When you touch this sea slug’s gills, they withdraw, and when you “train” the animals by giving them a shock at the same time, the withdrawal reaction becomes stronger for up to a month.

Scientists had already discovered that this learned behaviour came about because of a specific set of sensory and motor neurons that respond to serotonin.

But in this study, Si and colleagues took a closer look at the proteins hanging around the synapse at the point where serotonin becomes active: one of these was a protein called CPEB, which when they looked at its structure, resembled prions that scientists had discovered a while ago in yeast, and which had known functions.

In an earlier study, Si had reported that slug protein did not display prion-like properties when inserted into yeast, but in this study, they found that the proteins switch to their prion state and clump together (typical behaviour for prions) in the presence of serotonin, as they did in the Aplysia sensory neurons.

To confirm this idea, the researchers used an antibody to target the clumped prion protein and found it blocked the persistence of neural connections that form the cellular basis for learning and memory.

Si and colleagues said that the findings suggest memory traces may depend on a fairly unique mechanism involving the prion form of CPEB. This adds to a growing body of evidence that prions may have a broader role in biology other than causing diseases.

They concluded that:

“These results are consistent with the idea that ApCPEB can act as a self-sustaining prion-like protein in the nervous system and thereby might allow the activity-dependent change in synaptic efficacy to persist for long periods of time.”

However, Si cautioned that they haven’t yet proved that blocking CPEB’s ability to perpetuate itself actually blocks memory.
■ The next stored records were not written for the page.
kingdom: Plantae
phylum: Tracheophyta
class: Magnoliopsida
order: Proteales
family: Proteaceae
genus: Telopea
To do that they would have to show that a slug with a mutant form of the protein would learn but then quickly forget.

The findings offer “at least an idea” of how memory might persist, said Si, who suspects that the prion-like protein’s role apparent role in memory may just turn out to be a more general phenomenon.

Si and colleagues are now looking at CPEB in flies, and he noted that humans also have a similar protein.

“Aplysia CPEB Can Form Prion-like Multimers in Sensory Neurons that Contribute to Long-Term Facilitation.”
Kausik Si, Yun-Beom Choi, Erica White-Grindley, Amitabha Majumdar, Eric R. Kandel.
Cell, 5 February 2010, 140(3) pp. 421 – 435.